- Exercise prompt
Please transcribe, exactly, the line that contains "about what gene therapy is, current" and every line after it to the end of the records, and nothing else.

#### Extracted material ####

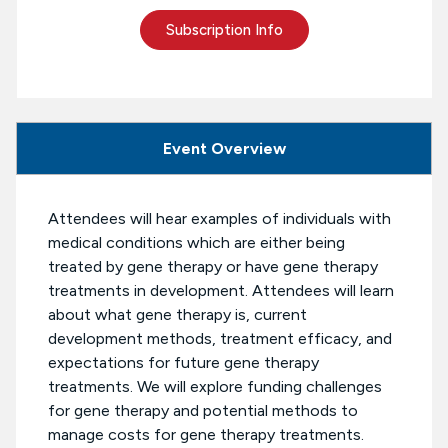
Subscription Info
Event Overview
Attendees will hear examples of individuals with
medical conditions which are either being
treated by gene therapy or have gene therapy
treatments in development. Attendees will learn
about what gene therapy is, current
development methods, treatment efficacy, and
expectations for future gene therapy
treatments. We will explore funding challenges
for gene therapy and potential methods to
manage costs for gene therapy treatments.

####

- Result of this exercise
about what gene therapy is, current
development methods, treatment efficacy, and
expectations for future gene therapy
treatments. We will explore funding challenges
for gene therapy and potential methods to
manage costs for gene therapy treatments.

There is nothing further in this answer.